> Extractions de texte par page:
------------

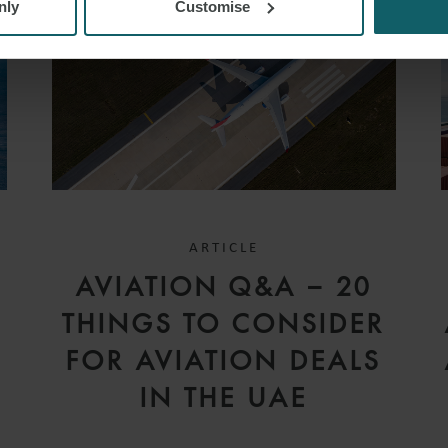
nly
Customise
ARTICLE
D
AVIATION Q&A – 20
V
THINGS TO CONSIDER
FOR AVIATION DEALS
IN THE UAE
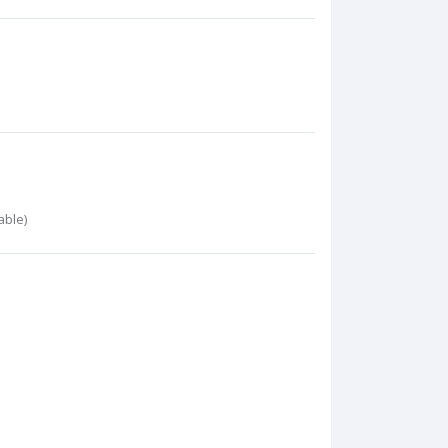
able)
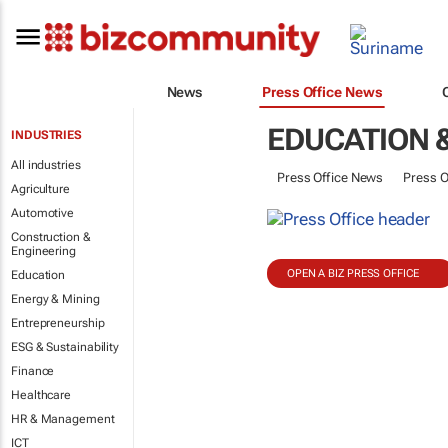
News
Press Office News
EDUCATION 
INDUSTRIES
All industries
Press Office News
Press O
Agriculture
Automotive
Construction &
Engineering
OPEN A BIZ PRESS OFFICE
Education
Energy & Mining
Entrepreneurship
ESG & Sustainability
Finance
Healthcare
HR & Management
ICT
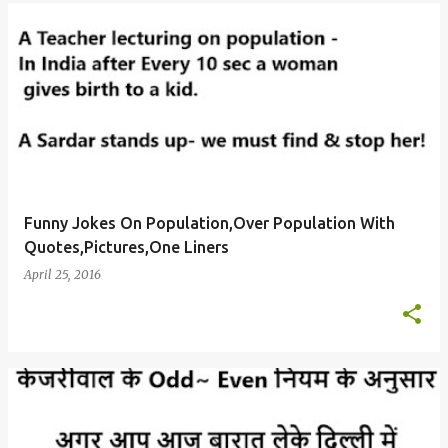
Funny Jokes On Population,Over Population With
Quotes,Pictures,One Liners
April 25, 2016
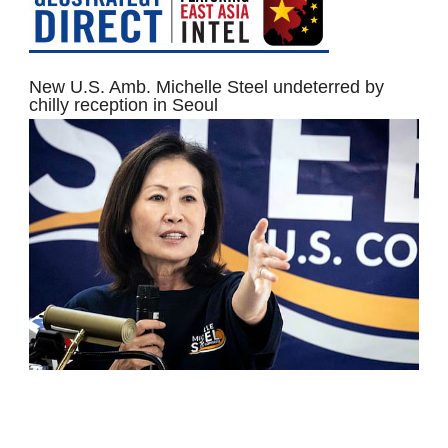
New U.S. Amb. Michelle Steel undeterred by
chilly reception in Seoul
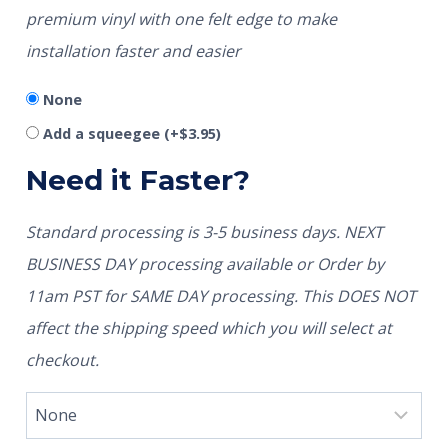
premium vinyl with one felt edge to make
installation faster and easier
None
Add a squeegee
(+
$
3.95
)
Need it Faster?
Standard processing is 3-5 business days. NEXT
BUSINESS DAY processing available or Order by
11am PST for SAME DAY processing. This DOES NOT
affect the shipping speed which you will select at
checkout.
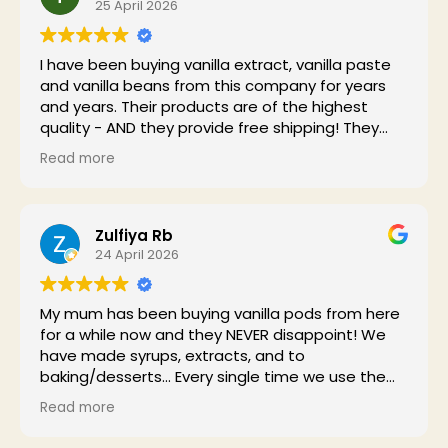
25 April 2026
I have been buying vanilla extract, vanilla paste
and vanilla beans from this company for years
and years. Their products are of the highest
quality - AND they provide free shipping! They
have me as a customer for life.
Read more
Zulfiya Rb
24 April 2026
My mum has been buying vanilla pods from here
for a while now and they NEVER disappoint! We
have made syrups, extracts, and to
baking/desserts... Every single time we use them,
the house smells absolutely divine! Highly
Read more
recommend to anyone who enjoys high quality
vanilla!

------------

Extrayez telles quelles les lignes de toutes les entrées ci-dessus, sans reprendre les images dans votre réponse.

> Corrigé ci-dessous:
nly
Customise
ARTICLE
D
AVIATION Q&A – 20
V
THINGS TO CONSIDER
FOR AVIATION DEALS
IN THE UAE
able)
News
Press Office News
EDUCATION 
INDUSTRIES
All industries
Press Office News
Press O
Agriculture
Automotive
Construction &
Engineering
OPEN A BIZ PRESS OFFICE
Education
Energy & Mining
Entrepreneurship
ESG & Sustainability
Finance
Healthcare
HR & Management
ICT
Funny Jokes On Population,Over Population With
Quotes,Pictures,One Liners
April 25, 2016
New U.S. Amb. Michelle Steel undeterred by
chilly reception in Seoul
premium vinyl with one felt edge to make
installation faster and easier
None
Add a squeegee
(+
$
3.95
)
Need it Faster?
Standard processing is 3-5 business days. NEXT
BUSINESS DAY processing available or Order by
11am PST for SAME DAY processing. This DOES NOT
affect the shipping speed which you will select at
checkout.
25 April 2026
I have been buying vanilla extract, vanilla paste
and vanilla beans from this company for years
and years. Their products are of the highest
quality - AND they provide free shipping! They
have me as a customer for life.
Read more
Zulfiya Rb
24 April 2026
My mum has been buying vanilla pods from here
for a while now and they NEVER disappoint! We
have made syrups, extracts, and to
baking/desserts... Every single time we use them,
the house smells absolutely divine! Highly
Read more
recommend to anyone who enjoys high quality
vanilla!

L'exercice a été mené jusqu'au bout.